Line 39: "corpus is" -> "corpora are"
Line 37: "advantages" -> "benefits" (also elsewhere)
Line 66: "fragment" -> "fragments"
Line 68: "collaborates with" -> "builds on"
Line 83: "over fitting" -> "over-fitting" or "overfitting"
Line 151: "simple" -> "simplified variant"
Line 153: can you clarify what is happening here? it sounds like that you throw out translations for frequent pairs that tend to have a longer tail of paired translations.
Line 230: "no pre-trained" -> "not pre-trained"
Author Response
Thank you for your affirmation and suggestions. Please refer to the attachment for specific modifications.
Author Response File: Author Response.docx
Reviewer 2 Report
A paragraph to be included describing the layout of the paper
The "Related Work" section is very short relative to the introduction. I suggest to add some material from the introduction here to make it shorter the "introduction" and enlarge the related work part.
The methodology section writing is hard to be read.
I didn't understand some sentences like: "In this paper, we propose a new method that can cooperate with the mask-based pre-training approaches. Our method first extracts a bilingual lexicon from parallel corpus and then randomly replaces unmasked words in monolingual data" lines 274 -276
Contributions of the paper are not clear. For example:
- I couldn't understand how the proposed method alleviated the over fitting??
- couldn't understand how the word translation model was used to measure the alignment knowledge in different models?
Author Response
Thank you for your suggestion, which makes this paper easier to understand. Please refer to the attachment for specific modifications.
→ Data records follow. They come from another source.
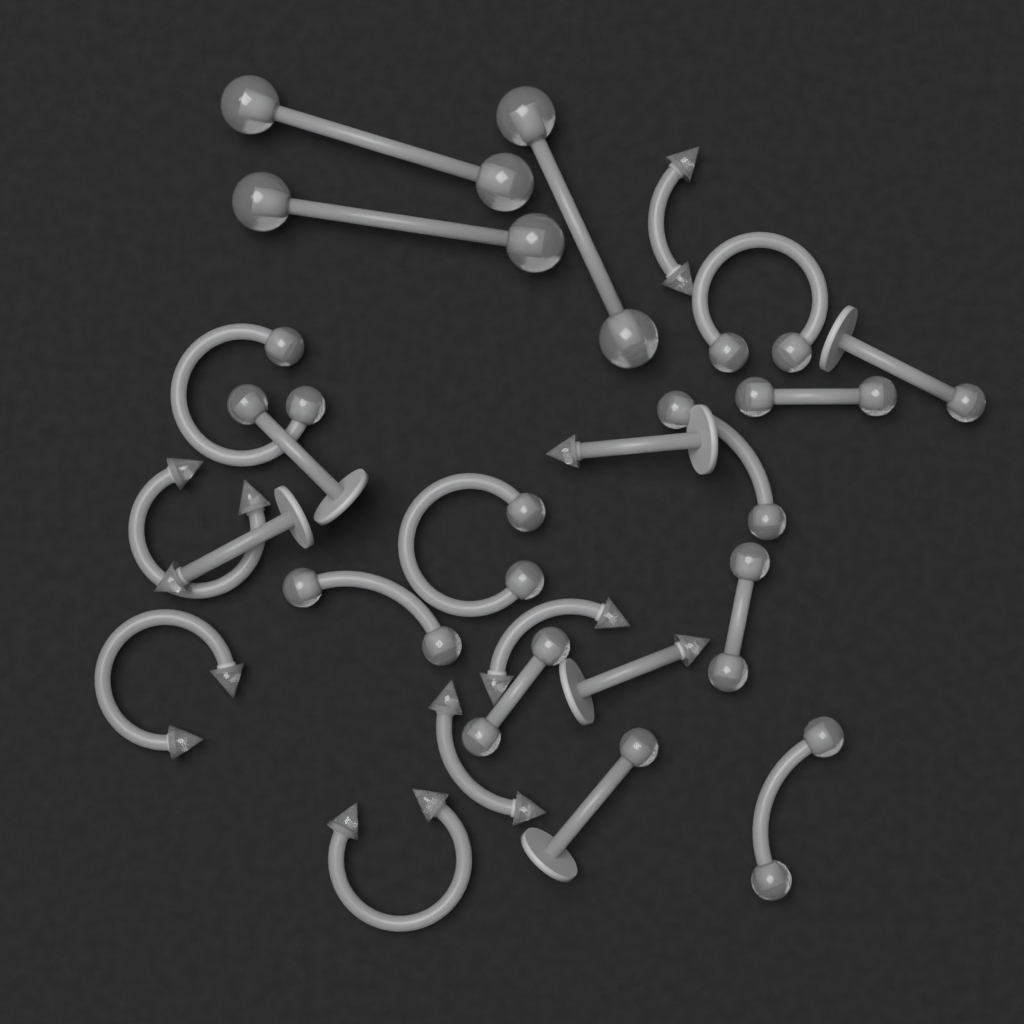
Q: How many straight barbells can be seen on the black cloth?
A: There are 6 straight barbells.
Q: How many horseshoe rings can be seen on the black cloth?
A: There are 6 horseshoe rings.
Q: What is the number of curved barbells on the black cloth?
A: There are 6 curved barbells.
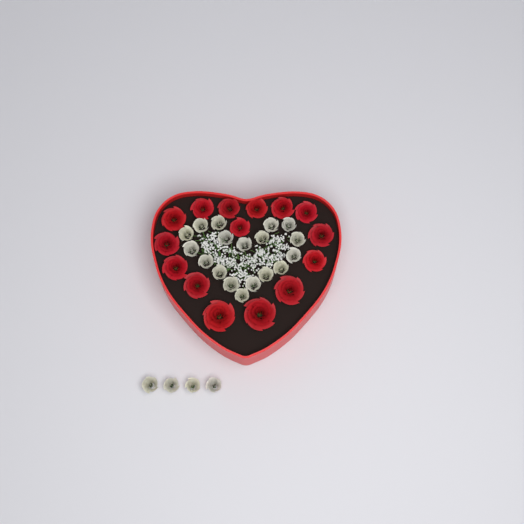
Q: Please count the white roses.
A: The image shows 22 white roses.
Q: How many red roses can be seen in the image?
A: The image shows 15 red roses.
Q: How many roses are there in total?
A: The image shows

Author Response File: Author Response.docx
Round 2
Reviewer 2 Report
The authors updated the paper taking into considerations my comments. However, I still have a problem with the contributions as I didn't see evidence for enhancing the quality of NMT using the given approach except enhancing the PPL score of the word translation model result but not a sentence to sentence translation as most MT systems do. Could the authors clarify this point?
Author Response
Please see the attachment
Author Response File: Author Response.docx
Round 3
Reviewer 2 Report
Table-2 answer my question but you should have highlighted this results in the conclusion and in your contribution. Not mentioning it in the contribution let me think you missed it as you emphasized more the improvement in PPL.